The Food and Veterinary Office of the European Commission has a different assessment, in line with the second hypothesis. In audits made in 2007 and 2011, they point out deficiencies, both in implementation and in technical capacity, that undermine enforcement of the standards meant to guarantee that mussels produced in the country, and in the Butrint lagoon specifically, are safe for human consumption. The 2011 audit states that the government has made progress since 2007, but that some work remains to be done before food safety is ensured and the ban can be lifted. Testing of both the water and of the mussels needs improvement. The government laboratory is not able to run some of the tests that the EU requires and transportation of the samples is slow, allowing microorganisms to grow and the tests to be undermined. Additionally, inspections fail to meet standards for formalization and documentation. The EU’s regulatory bottom line remains that the depuration process must happen as long as the lagoon waters are classified as a “B” area by the Ministry of Agriculture, which they currently are, and the inspectors must be able to respond immediately to stop a hazardous batch of mussels.

Accordingly, the first hypothesis, and whether or not the waters of the Butrint lagoon are free of pollution and mussels produced are generally safe for human consumption, is irrelevant because there is no system in place to attest that this is the case for each mussel to be exported. In reality, safety for human consumption is not a constant as environmental conditions can damage mussels at any time, which is why the EU requires a reliable system be in place to ascertain food safety continuously. That said, local and central authorities have worked hard to improve the quality of the Butrint lagoon water, and sources of pollution have been reduced: there is almost no agriculture in the zone, and no untreated waters are discharged into the lagoon by the towns nearby. 

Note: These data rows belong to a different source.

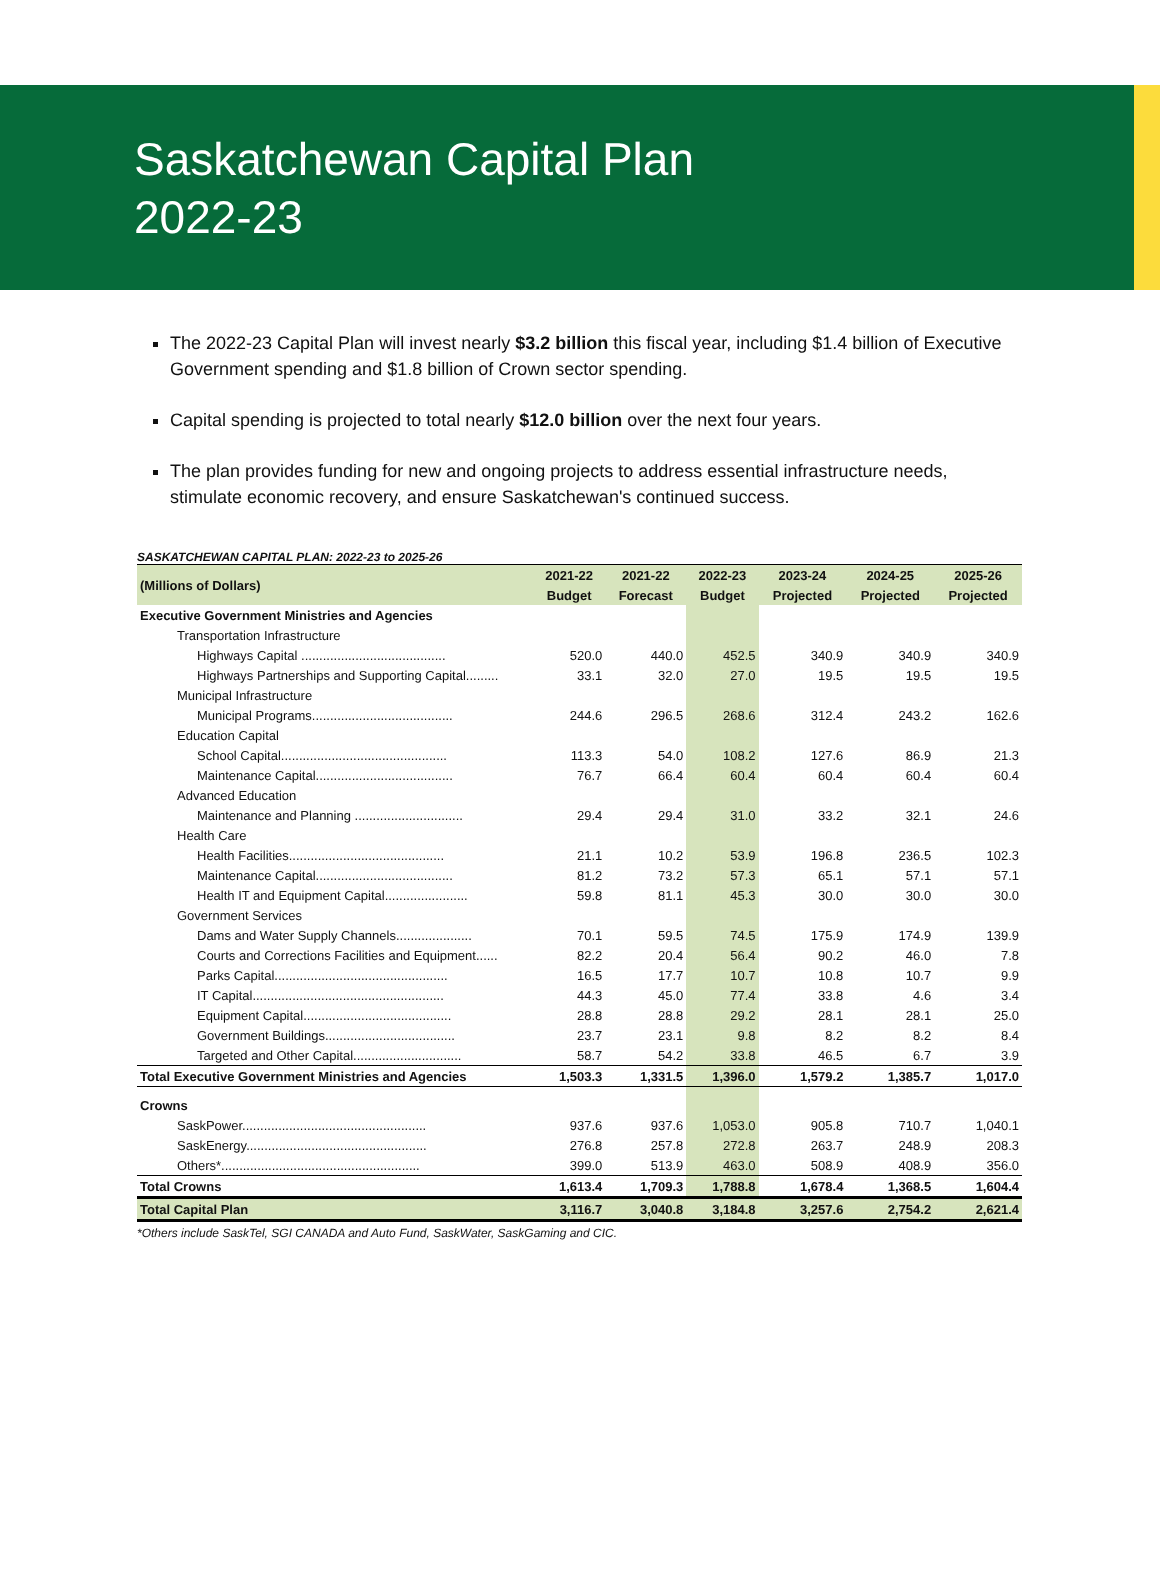Saskatchewan Capital Plan
2022-23
The 2022-23 Capital Plan will invest nearly $3.2 billion this fiscal year, including $1.4 billion of Executive Government spending and $1.8 billion of Crown sector spending.
Capital spending is projected to total nearly $12.0 billion over the next four years.
The plan provides funding for new and ongoing projects to address essential infrastructure needs, stimulate economic recovery, and ensure Saskatchewan's continued success.
SASKATCHEWAN CAPITAL PLAN: 2022-23 to 2025-26
| (Millions of Dollars) | 2021-22 | 2021-22 | 2022-23 | 2023-24 | 2024-25 | 2025-26 |
| --- | --- | --- | --- | --- | --- | --- |
| | Budget | Forecast | Budget | Projected | Projected | Projected |
| Executive Government Ministries and Agencies | | | | | | |
| Transportation Infrastructure | | | | | | |
| Highways Capital ........................................ | 520.0 | 440.0 | 452.5 | 340.9 | 340.9 | 340.9 |
| Highways Partnerships and Supporting Capital......... | 33.1 | 32.0 | 27.0 | 19.5 | 19.5 | 19.5 |
| Municipal Infrastructure | | | | | | |
| Municipal Programs....................................... | 244.6 | 296.5 | 268.6 | 312.4 | 243.2 | 162.6 |
| Education Capital | | | | | | |
| School Capital.............................................. | 113.3 | 54.0 | 108.2 | 127.6 | 86.9 | 21.3 |
| Maintenance Capital...................................... | 76.7 | 66.4 | 60.4 | 60.4 | 60.4 | 60.4 |
| Advanced Education | | | | | | |
| Maintenance and Planning .............................. | 29.4 | 29.4 | 31.0 | 33.2 | 32.1 | 24.6 |
| Health Care | | | | | | |
| Health Facilities........................................... | 21.1 | 10.2 | 53.9 | 196.8 | 236.5 | 102.3 |
| Maintenance Capital...................................... | 81.2 | 73.2 | 57.3 | 65.1 | 57.1 | 57.1 |
| Health IT and Equipment Capital....................... | 59.8 | 81.1 | 45.3 | 30.0 | 30.0 | 30.0 |
| Government Services | | | | | | |
| Dams and Water Supply Channels..................... | 70.1 | 59.5 | 74.5 | 175.9 | 174.9 | 139.9 |
| Courts and Corrections Facilities and Equipment...... | 82.2 | 20.4 | 56.4 | 90.2 | 46.0 | 7.8 |
| Parks Capital................................................ | 16.5 | 17.7 | 10.7 | 10.8 | 10.7 | 9.9 |
| IT Capital..................................................... | 44.3 | 45.0 | 77.4 | 33.8 | 4.6 | 3.4 |
| Equipment Capital......................................... | 28.8 | 28.8 | 29.2 | 28.1 | 28.1 | 25.0 |
| Government Buildings.................................... | 23.7 | 23.1 | 9.8 | 8.2 | 8.2 | 8.4 |
| Targeted and Other Capital.............................. | 58.7 | 54.2 | 33.8 | 46.5 | 6.7 | 3.9 |
| Total Executive Government Ministries and Agencies | 1,503.3 | 1,331.5 | 1,396.0 | 1,579.2 | 1,385.7 | 1,017.0 |
| Crowns | | | | | | |
| SaskPower................................................... | 937.6 | 937.6 | 1,053.0 | 905.8 | 710.7 | 1,040.1 |
| SaskEnergy.................................................. | 276.8 | 257.8 | 272.8 | 263.7 | 248.9 | 208.3 |
| Others*....................................................... | 399.0 | 513.9 | 463.0 | 508.9 | 408.9 | 356.0 |
| Total Crowns | 1,613.4 | 1,709.3 | 1,788.8 | 1,678.4 | 1,368.5 | 1,604.4 |
| Total Capital Plan | 3,116.7 | 3,040.8 | 3,184.8 | 3,257.6 | 2,754.2 | 2,621.4 |
*Others include SaskTel, SGI CANADA and Auto Fund, SaskWater, SaskGaming and CIC.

So what is the reason that the ban is still in place? It is not the mussels themselves and it is not a conspiracy. The second and third hypotheses both hold some truth, and given this situation, removing the ban on Albanian mussel exports has become a chicken-and-egg problem. Inspectors do not have an incentive to fulfill their responsibilities because they are convinced that the problem is not their control, but in the low production.The domestic market remains small and the ban on exports removes any profit incentive for higher production by cutting off sellers from international buyers. Removing the ban requires a system with reliable testing where inspections to assess compliance with regulatory standards are properly done. However, both testing and inspections seem overly costly at the current levels of production.

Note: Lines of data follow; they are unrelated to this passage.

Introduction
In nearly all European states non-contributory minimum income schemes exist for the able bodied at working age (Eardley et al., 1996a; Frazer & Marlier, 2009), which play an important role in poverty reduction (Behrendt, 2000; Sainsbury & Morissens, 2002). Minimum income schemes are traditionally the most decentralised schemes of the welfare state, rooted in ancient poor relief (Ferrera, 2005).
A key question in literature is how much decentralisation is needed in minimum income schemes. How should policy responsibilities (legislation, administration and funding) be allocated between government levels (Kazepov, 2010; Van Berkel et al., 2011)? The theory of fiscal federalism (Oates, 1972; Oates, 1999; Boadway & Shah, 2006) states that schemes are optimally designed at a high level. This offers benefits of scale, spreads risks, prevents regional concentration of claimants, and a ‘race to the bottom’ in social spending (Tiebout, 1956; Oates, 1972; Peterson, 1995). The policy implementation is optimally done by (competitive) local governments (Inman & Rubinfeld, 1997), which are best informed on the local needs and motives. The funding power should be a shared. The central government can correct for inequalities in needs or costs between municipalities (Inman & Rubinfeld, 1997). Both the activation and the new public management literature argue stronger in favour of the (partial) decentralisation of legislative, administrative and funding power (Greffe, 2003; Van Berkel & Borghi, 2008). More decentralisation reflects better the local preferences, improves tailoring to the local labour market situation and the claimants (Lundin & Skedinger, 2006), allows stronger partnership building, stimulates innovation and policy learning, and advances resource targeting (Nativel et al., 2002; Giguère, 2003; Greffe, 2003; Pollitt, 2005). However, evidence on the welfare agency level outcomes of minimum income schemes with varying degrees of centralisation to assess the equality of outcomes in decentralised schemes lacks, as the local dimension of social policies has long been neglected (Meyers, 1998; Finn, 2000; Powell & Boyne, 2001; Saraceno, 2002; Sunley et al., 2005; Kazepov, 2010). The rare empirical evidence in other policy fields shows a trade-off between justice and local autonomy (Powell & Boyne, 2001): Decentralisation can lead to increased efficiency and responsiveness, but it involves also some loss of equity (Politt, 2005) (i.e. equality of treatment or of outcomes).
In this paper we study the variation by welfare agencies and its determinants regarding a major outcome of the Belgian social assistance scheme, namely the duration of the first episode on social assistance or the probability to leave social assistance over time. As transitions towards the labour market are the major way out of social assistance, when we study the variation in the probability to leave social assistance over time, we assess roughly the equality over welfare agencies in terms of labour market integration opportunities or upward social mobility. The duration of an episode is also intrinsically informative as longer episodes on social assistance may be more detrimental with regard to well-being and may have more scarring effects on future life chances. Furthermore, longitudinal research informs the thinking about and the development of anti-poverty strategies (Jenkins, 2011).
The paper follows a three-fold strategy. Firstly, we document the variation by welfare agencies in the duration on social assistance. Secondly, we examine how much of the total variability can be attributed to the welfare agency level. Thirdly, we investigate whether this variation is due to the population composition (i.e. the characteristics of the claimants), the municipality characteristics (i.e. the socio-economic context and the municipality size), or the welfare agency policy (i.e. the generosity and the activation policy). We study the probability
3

Breaking the cycle implies a shock to the system. This could be a strong initiative within government to make the public inspection and testing system work; it could be organized pressure on the government from the communities that stand to benefit from mussel exports; or this could be the entry of a large private player that would own the mussel production and internalize the need for EU compliance. Any solution would entail better organization on the part of the government and also paying some form of upfront costs—as even the entry of a private company would require contracting and oversight. Meanwhile, fixing the system is not outside the capabilities of the ministry, and the government has even received external assistance for this goal. However, as is often the case, the challenge is not only technical but also bureaucratic—someone must take the initiative to reverse the cycle. Our hope is that by debunking some of the myths of this curious case, we can make this outcome more likely.